(Extracted data entries)
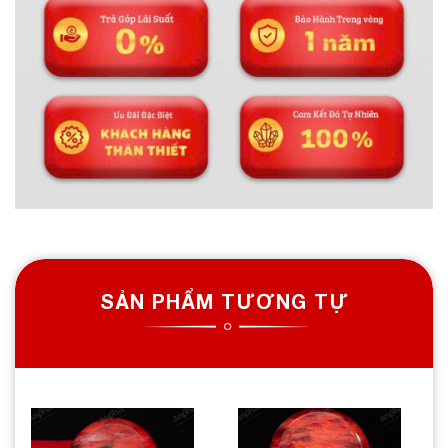
SẢN PHẨM TƯƠNG TỰ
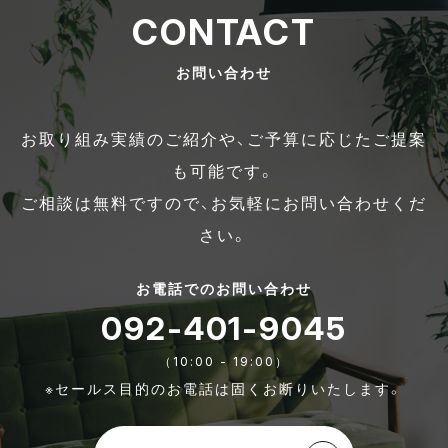
CONTACT
お問い合わせ
お取り組み実績のご紹介や、ご予算に応じたご提案
も可能です。
ご相談は無料ですので、お気軽にお問い合わせくだ
さい。
お電話でのお問い合わせ
092-401-9045
（10:00 - 19:00）
※セールス目的のお電話は固くお断りいたします。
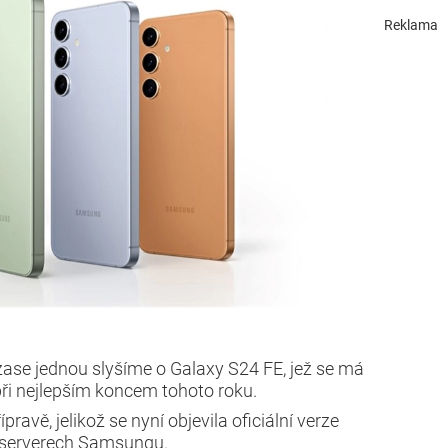
Reklama
zase jednou slyšíme o Galaxy S24 FE, jež se má
ři nejlepším koncem tohoto roku.
ípravě, jelikož se nyní objevila oficiální verze
a serverech Samsungu.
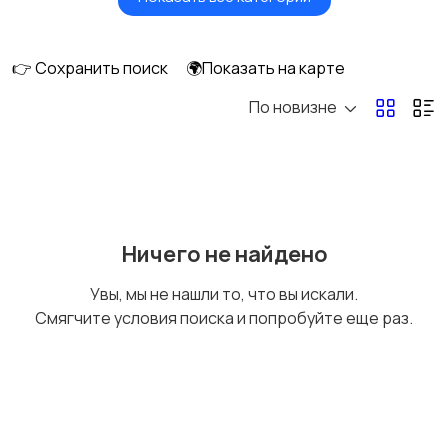
Утюги и
Пылесосы
отпариватели
👉 Сохранить поиск
🌍Показать на карте
По новизне
Ничего не найдено
Увы, мы не нашли то, что вы искали.
Смягчите условия поиска и попробуйте еще раз.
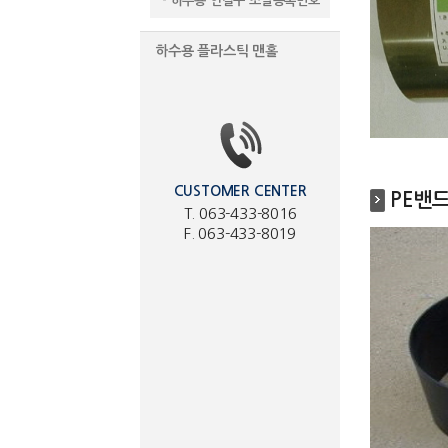
- 하수용 연결구 조달등록번호
하수용 플라스틱 맨홀
CUSTOMER CENTER
PE밴
T. 063-433-8016
F. 063-433-8019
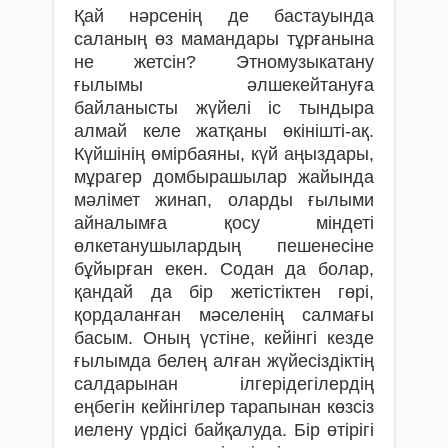
Қай нәрсенің де бастауында
саланың өз мамандары тұрғанына
не жетсін? Этномузыкатану
ғылымы әлшекейтануға
байланысты жүйелі іс тындыра
алмай келе жатқаны өкінішті-ақ.
Күйшінің өмірбаяны, күй аңыздары,
мұрагер домбырашылар жайында
мәлімет жинап, оларды ғылыми
айналымға қосу міндеті
өлкетанушылардың пешенесіне
бұйырған екен. Содан да болар,
қандай да бір жетістіктен гөрі,
қордаланған мәселенің салмағы
басым. Оның үстіне, кейінгі кезде
ғылымда белең алған жүйесіздіктің
салдарынан ілгерідегілердің
еңбегін кейінгілер тарапынан көзсіз
иелену үрдісі байқалуда. Бір өтірігі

WHAT TO DO:
Reproduce every line of text from the data above in its original order, leaving out the pictures.

RESULT BELOW:
SẢN PHẨM TƯƠNG TỰ
CONTACT
お問い合わせ
お取り組み実績のご紹介や、ご予算に応じたご提案
も可能です。
ご相談は無料ですので、お気軽にお問い合わせくだ
さい。
お電話でのお問い合わせ
092-401-9045
（10:00 - 19:00）
※セールス目的のお電話は固くお断りいたします。
Reklama
zase jednou slyšíme o Galaxy S24 FE, jež se má
ři nejlepším koncem tohoto roku.
ípravě, jelikož se nyní objevila oficiální verze
a serverech Samsungu.
Утюги и
Пылесосы
отпариватели
👉 Сохранить поиск
🌍Показать на карте
По новизне
Ничего не найдено
Увы, мы не нашли то, что вы искали.
Смягчите условия поиска и попробуйте еще раз.
- 하수용 연결구 조달등록번호
하수용 플라스틱 맨홀
CUSTOMER CENTER
PE밴
T. 063-433-8016
F. 063-433-8019
Қай нәрсенің де бастауында
саланың өз мамандары тұрғанына
не жетсін? Этномузыкатану
ғылымы әлшекейтануға
байланысты жүйелі іс тындыра
алмай келе жатқаны өкінішті-ақ.
Күйшінің өмірбаяны, күй аңыздары,
мұрагер домбырашылар жайында
мәлімет жинап, оларды ғылыми
айналымға қосу міндеті
өлкетанушылардың пешенесіне
бұйырған екен. Содан да болар,
қандай да бір жетістіктен гөрі,
қордаланған мәселенің салмағы
басым. Оның үстіне, кейінгі кезде
ғылымда белең алған жүйесіздіктің
салдарынан ілгерідегілердің
еңбегін кейінгілер тарапынан көзсіз
иелену үрдісі байқалуда. Бір өтірігі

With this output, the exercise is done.